Speech Title:Structure-Guided Multi-scale 3D Reconstruction and Modeling
Abstract:3D modeling and geometric analysis are the foundation for artificial intelligence systems to perform spatial perception, cognition, and interaction. They are also key technologies for reconstructing neural connectivity structures in the field of brain neuroscience. High-precision 3D reconstruction and accurate morphological analysis of various targets with significant scale differences, diverse shapes, and varying data quality poses tremendous technical challenges. Structural information provides important high-level guidance to eliminate ambiguities in fine reconstruction, aligning more closely with human visual perception and cognitive mechanisms. In this talk, I will report our recent work on 3D scene reconstruction based on neural rendering, 3D object surface reconstruction from point-based representation, and neuron morphology analysis and reconstruction, following the key concept of leveraging structure priors during reconstruction.
Jing Huo
School of Computer Science, Nanjing University, Associate Professor
Biography:
Jing Huo is an Associate Professor and Ph.D. supervisor in the School of Computer Science at Nanjing University. She received her Ph.D. in Computer Science from Nanjing University in 2017 and her B.S. from the Honors School of Nanjing Normal University in 2011. She has held visiting research positions at the University of Manchester and the University of Hong Kong. In 2022, she was selected for the National High-Level Young-Talent Program. In 2018, she received the Excellent Doctoral Dissertation Award from the Jiangsu Computer Society and the Second-Class Prize of the Jiangsu Science and Technology Award.Her research interests encompass novel machine-learning techniques, including generative models, few-shot learning, reinforcement learning, and their applications to intelligent perception and decision-making. She was founded by the National Natural Science Foundation of China, Jiangsu Natural Science Foundation, etc. She has published more than 70 papers in leading journals and conferences, such as CVPR, ICCV, AAAI, IJCAI, ACM MM, TPAMI, TIP, TMM, TNNLS, TCYB, and PR.

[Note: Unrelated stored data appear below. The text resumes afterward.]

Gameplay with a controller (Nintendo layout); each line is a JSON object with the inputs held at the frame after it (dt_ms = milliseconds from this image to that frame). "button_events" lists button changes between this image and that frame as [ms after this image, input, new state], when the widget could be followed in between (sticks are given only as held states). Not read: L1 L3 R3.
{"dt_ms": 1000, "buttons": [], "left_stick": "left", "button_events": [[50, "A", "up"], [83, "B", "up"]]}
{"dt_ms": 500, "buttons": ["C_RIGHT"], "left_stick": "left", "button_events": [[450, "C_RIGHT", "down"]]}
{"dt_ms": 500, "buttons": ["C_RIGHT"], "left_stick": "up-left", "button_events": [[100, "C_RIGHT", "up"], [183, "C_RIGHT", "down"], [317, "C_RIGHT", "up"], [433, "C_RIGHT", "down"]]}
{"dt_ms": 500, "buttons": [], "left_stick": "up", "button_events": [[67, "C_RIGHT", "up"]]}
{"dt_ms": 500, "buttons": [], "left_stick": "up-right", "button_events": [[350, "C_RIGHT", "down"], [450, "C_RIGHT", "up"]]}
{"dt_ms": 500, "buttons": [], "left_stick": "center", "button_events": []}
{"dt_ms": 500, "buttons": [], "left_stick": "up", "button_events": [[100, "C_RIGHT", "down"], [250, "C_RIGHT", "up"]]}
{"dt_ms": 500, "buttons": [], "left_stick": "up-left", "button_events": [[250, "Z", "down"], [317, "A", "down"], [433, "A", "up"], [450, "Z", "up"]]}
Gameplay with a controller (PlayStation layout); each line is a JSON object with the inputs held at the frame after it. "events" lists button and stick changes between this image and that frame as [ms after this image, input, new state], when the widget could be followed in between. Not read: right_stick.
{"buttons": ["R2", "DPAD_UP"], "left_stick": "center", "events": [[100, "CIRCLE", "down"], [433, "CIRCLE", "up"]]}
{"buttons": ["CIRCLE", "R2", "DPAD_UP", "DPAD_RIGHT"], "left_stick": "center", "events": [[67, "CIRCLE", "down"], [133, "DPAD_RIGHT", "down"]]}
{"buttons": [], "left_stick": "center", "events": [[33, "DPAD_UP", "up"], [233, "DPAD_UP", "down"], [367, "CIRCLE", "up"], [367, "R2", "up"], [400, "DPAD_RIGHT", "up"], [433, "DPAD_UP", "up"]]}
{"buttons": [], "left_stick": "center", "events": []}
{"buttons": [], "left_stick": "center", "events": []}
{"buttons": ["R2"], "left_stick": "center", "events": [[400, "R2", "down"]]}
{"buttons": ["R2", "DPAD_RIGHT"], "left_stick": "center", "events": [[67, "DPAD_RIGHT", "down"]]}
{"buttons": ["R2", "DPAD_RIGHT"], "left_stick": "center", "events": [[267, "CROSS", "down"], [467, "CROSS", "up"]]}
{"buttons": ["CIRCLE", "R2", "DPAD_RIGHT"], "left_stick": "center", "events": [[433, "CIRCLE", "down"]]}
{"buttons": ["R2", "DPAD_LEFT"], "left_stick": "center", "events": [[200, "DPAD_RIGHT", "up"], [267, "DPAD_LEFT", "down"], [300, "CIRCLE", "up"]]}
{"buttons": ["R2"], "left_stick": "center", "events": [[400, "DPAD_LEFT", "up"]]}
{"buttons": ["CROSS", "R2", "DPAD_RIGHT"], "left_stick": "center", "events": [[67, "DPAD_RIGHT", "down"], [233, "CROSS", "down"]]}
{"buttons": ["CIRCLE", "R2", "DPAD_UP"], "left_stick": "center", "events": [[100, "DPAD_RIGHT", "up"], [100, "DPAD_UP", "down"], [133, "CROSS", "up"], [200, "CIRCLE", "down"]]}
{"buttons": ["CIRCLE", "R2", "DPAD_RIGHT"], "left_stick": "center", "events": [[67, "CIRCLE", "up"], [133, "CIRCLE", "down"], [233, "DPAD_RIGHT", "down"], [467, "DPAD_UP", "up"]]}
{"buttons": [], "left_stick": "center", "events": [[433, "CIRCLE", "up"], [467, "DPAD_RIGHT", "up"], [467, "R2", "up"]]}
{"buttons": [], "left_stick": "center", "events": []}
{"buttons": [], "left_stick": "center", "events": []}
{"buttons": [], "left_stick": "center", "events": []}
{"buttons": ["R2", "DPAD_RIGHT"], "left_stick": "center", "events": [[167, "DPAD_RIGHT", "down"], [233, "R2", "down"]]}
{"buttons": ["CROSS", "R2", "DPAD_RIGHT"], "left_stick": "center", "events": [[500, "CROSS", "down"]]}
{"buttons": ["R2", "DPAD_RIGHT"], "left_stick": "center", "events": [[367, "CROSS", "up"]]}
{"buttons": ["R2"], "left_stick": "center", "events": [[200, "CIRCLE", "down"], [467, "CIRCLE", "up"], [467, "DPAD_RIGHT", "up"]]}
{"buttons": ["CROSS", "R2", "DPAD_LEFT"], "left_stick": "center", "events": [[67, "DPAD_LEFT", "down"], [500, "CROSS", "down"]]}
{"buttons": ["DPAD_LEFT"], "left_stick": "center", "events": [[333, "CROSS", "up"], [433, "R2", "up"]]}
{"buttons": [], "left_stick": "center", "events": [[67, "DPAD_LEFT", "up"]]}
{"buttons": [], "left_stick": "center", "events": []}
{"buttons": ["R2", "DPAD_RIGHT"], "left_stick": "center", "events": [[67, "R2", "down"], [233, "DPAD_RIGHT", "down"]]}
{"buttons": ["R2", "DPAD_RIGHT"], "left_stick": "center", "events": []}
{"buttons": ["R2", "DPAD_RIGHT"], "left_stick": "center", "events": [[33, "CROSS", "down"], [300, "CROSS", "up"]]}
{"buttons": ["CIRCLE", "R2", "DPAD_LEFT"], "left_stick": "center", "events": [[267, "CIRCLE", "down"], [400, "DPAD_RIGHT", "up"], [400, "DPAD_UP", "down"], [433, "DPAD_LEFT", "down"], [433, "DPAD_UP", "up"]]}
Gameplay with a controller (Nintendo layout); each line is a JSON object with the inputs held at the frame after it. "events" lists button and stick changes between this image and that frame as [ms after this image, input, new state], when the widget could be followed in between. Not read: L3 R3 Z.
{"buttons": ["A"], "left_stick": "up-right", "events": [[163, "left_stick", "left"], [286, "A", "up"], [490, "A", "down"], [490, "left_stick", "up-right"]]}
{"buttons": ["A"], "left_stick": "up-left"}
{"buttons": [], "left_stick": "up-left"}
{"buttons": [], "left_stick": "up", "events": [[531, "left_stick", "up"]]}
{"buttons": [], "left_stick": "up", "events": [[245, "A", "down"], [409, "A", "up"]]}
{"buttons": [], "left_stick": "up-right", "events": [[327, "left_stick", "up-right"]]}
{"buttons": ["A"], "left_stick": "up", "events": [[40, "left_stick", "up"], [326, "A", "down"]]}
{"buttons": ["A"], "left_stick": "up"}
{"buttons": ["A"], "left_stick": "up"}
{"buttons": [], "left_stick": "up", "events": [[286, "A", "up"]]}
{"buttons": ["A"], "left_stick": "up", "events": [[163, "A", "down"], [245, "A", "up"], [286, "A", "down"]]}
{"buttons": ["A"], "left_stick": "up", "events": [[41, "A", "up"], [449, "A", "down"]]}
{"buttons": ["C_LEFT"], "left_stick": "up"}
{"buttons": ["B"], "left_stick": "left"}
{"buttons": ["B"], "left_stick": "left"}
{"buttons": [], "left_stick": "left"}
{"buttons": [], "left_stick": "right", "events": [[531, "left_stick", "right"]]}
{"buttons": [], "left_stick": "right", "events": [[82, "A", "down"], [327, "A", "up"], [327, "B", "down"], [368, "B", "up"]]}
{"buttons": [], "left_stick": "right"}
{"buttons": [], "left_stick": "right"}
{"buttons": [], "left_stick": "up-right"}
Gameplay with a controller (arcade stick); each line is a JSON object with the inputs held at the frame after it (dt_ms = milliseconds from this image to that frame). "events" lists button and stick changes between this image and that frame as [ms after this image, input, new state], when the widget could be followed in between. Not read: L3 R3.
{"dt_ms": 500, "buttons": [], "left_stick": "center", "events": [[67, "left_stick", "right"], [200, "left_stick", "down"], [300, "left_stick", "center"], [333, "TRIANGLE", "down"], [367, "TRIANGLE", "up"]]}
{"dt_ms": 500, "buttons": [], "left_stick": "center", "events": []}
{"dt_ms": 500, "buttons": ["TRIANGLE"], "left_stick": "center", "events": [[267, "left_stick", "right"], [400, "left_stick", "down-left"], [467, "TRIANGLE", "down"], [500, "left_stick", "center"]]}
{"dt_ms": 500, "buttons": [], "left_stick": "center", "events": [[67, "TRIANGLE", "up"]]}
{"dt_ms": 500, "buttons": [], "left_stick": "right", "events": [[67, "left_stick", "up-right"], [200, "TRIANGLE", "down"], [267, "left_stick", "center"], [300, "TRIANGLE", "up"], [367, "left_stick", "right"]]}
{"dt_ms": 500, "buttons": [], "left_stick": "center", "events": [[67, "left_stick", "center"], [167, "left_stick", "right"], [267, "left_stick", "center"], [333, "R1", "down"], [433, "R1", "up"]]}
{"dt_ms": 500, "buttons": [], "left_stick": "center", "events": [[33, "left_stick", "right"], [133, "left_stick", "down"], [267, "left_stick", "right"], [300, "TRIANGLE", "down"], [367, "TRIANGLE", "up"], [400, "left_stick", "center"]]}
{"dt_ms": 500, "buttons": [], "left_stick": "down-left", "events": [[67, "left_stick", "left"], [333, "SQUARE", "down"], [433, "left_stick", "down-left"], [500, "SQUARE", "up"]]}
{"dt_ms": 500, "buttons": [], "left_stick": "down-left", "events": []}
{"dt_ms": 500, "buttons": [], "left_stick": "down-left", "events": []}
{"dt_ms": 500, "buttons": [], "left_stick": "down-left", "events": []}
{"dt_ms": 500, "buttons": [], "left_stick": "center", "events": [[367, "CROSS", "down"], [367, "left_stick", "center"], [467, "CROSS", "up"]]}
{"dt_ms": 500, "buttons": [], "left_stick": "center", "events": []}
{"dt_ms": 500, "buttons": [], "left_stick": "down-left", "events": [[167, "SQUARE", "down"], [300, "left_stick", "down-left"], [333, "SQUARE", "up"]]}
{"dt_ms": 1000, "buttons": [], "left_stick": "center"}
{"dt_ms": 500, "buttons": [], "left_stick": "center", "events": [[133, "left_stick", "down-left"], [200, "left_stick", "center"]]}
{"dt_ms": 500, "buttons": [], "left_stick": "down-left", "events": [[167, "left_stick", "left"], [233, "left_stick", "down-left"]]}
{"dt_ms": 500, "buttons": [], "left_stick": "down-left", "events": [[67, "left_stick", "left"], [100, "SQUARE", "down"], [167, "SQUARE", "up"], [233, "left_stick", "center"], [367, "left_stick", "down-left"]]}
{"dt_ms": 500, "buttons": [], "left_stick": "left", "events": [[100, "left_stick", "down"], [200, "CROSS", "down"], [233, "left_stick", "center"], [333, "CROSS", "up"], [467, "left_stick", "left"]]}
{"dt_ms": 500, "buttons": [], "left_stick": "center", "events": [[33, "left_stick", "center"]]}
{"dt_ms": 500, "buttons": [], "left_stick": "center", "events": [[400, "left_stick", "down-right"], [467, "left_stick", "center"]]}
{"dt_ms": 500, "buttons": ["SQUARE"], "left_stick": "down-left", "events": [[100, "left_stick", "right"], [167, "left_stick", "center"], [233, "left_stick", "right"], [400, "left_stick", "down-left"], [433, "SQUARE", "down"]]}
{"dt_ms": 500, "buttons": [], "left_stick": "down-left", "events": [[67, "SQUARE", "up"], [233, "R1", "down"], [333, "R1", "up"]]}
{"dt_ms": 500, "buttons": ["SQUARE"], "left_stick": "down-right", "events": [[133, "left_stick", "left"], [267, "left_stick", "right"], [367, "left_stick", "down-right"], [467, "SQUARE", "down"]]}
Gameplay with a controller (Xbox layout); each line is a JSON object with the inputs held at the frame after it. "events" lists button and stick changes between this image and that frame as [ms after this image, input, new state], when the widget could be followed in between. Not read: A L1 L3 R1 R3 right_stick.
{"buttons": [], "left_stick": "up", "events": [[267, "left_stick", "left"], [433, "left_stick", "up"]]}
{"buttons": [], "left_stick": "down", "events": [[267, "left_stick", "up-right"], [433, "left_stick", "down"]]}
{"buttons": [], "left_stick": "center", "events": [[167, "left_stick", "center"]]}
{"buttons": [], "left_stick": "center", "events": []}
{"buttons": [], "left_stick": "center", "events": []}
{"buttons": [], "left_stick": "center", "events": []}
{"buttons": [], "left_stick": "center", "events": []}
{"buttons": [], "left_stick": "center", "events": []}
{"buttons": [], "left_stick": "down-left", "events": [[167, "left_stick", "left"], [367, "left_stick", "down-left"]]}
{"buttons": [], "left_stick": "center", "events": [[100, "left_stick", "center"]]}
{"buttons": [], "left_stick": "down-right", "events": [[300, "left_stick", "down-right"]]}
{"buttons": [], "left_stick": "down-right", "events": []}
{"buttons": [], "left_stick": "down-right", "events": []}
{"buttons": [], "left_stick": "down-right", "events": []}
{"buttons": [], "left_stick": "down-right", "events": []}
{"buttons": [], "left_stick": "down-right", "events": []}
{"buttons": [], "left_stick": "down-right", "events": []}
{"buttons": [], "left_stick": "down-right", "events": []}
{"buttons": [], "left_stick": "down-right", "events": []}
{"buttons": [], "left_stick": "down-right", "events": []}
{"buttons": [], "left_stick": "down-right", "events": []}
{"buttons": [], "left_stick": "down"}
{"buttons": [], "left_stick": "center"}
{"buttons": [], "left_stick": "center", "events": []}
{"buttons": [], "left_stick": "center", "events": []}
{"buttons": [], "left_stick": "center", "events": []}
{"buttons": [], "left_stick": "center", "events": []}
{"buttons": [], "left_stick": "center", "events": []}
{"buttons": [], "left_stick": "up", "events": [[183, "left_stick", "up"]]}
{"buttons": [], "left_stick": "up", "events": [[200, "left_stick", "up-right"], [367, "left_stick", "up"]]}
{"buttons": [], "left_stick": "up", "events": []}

Speech Title:Research on Open-World Robotic Manipulation Technologies
Abstract:Open-world robotic manipulation faces numerous complex challenges, including, open-set semantic understanding of objects, long-horizon task planning, and precise execution. This talk will first highlight the latest research progress that combines imitation learning with large model techniques for tabletop manipulation tasks. We will then present our work on generalizable, long-horizon robotic manipulation tasks. Finally, future directions for these technologies will be discussed.